EXTRAIT
┌──
En rentrant chez moi, j’ai les mollets qui piquent méchamment. J’ai pris quelques coups de soleil et j’ai grand soif. Mais je suis retombé en enfance une après midi. Le soir je regarde de temps en temps de chez moi la zone. Un peu plus loin, des joueurs se disputent l’arène (lieu où se combattent les pokémons des joueurs pour établir la dominance de son équipe) du quartier. Alors que je fais ma sauce pour ma batavia et mes tomates avec des herbes, un pikachu apparaît dans mon salon.
Le lendemain, après une nuit à dormir comme une pierre à cause de la marche, je me balade. Un papy amusé de me voir pianoter regarde avec attention le Papillusion (papillon violet) qui volette devant moi en réalité virtuelle. Il me dit « ça par exemple ! Je ne le voyais pas ! » on rigole, et il me regarde l’attraper. Il est captivé sans tomber dans la vieille rengaine du « à mon époque on avait seulement une orange à Noël ».
Je suis ensuite repassé dans le jardin public pour poser mes jolies petites fesses musclées dans l’herbe, et profiter des leurres lancés par les autres joueurs. Les pokémons sortent de partout et sont bien coriaces. mais je remplis encore mon sac de bestioles.
Que dire après deux jours de participation ? Que le jeu est, comme l’annoncent les créateurs de l’appli, encore qu’à 10 % de ses capacités. Il y a encore bien plus de pokémons à ajouter, un système bien plus poussé à ajouter pour les combats et pourquoi pas des échanges. Bref, de quoi entretenir la « hype » et éviter que les gens ne se lassent. Les gens, d’ailleurs. Il y en a trois types. Les joueurs, qui courent dès qu’ils apprennent qu’un pokémon rare est disponible dans le coin, qui rigolent et qui apprennent à s’entraider, les gens qui voient ça de loin en se demandant ce qui se passe mais qui sont quand même content de voir des gens amusés. Et la dernière catégorie, celle des « péteurs plus haut que leur cul » qui voient dans une technologie qui leur échappe, une mauvaise chose et se prennent pour de mauvais philosophes type BHL à développer des critiques stériles et inutiles sur « gnagnagna ils communiquent pas, et en plus il rigolent c’est pas bien ».
└──
LA CONSIGNE
Réécrivez plus brièvement le paragraphe de l'extrait qui commence par « Le lendemain, après une nuit », en gardant ses faits principaux.

DONNÉES FOURNIES
┌──
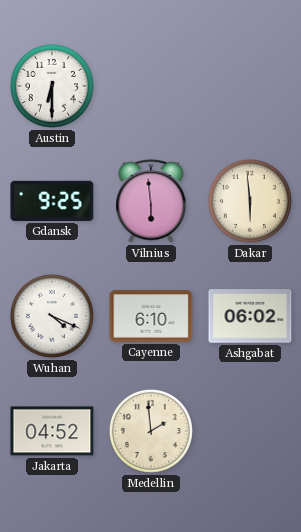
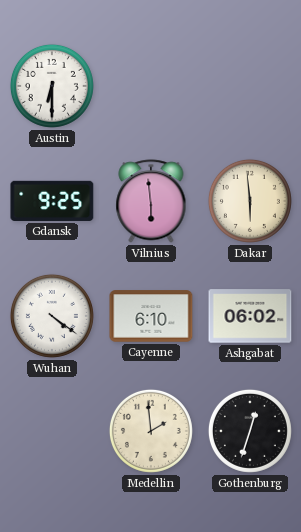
Wuhan: 4:19 -> 4:21
Jakarta: 04:52 -> none
Gothenburg: none -> 12:33
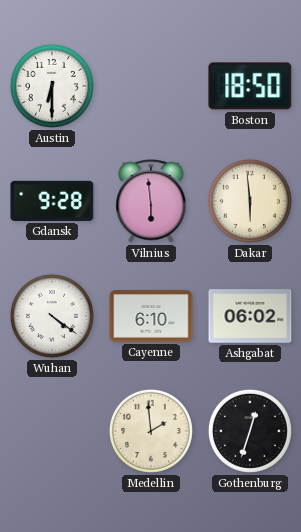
Boston: none -> 18:50
Gdansk: 9:25 -> 9:28
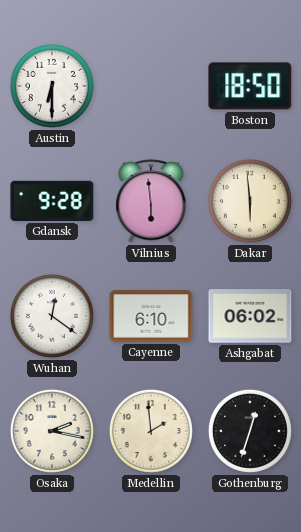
Wuhan: 4:21 -> 12:21
Osaka: none -> 2:17
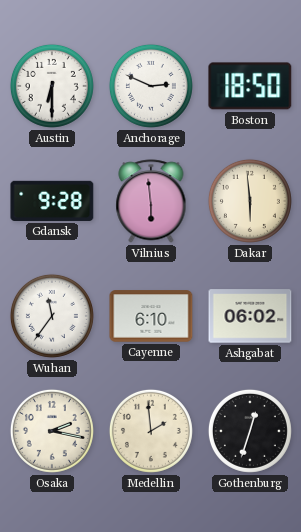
Anchorage: none -> 2:49
Wuhan: 12:21 -> 11:36
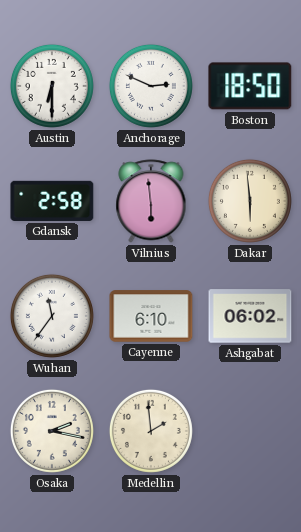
Gdansk: 9:28 -> 2:58
Gothenburg: 12:33 -> none
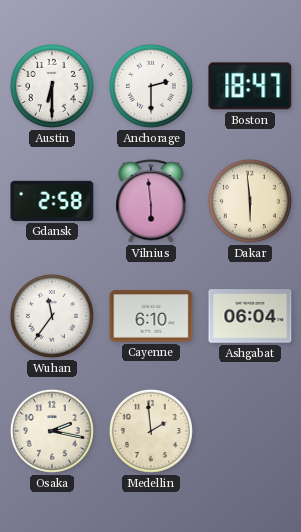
Anchorage: 2:49 -> 2:30
Boston: 18:50 -> 18:47
Ashgabat: 06:02 -> 06:04
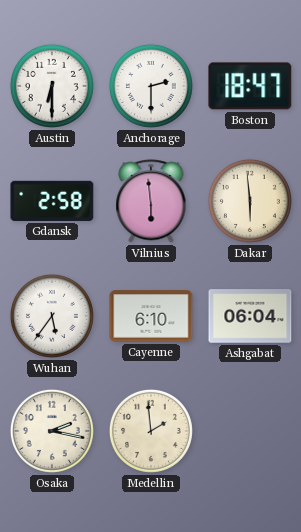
Wuhan: 11:36 -> 5:36
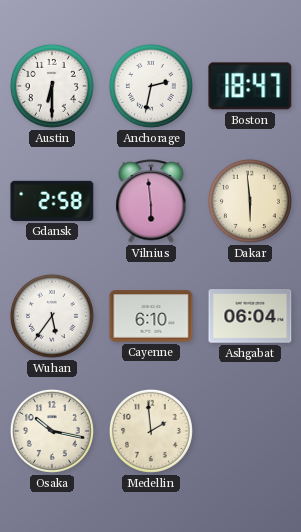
Anchorage: 2:30 -> 2:32
Osaka: 2:17 -> 10:17
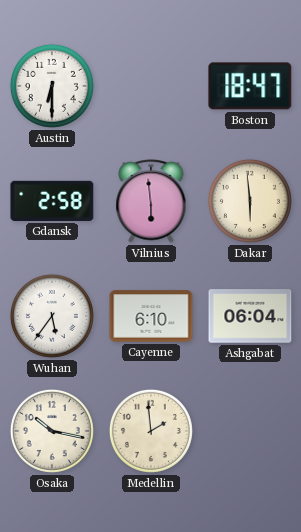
Anchorage: 2:32 -> none
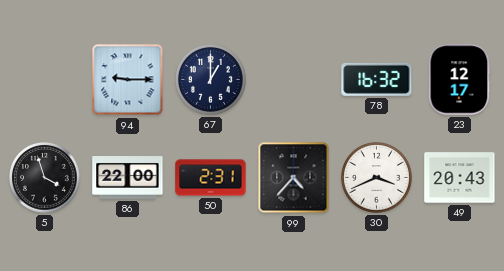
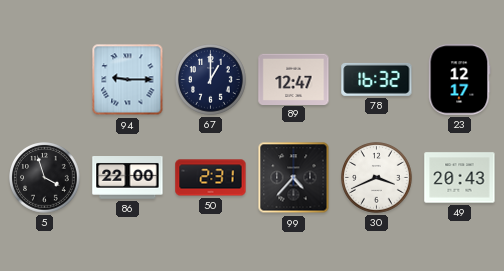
└──
EN RÉPONSE
Le lendemain, après une nuit de sommeil profond due à la marche, je me promène. Amusé de me voir pianoter, un papy observe le Papillusion, un papillon violet visible en réalité virtuelle, et s'exclame qu'il ne le voyait pas. Nous rions, et il me regarde l'attraper, captivé, sans ressortir le vieux refrain de l'orange à Noël.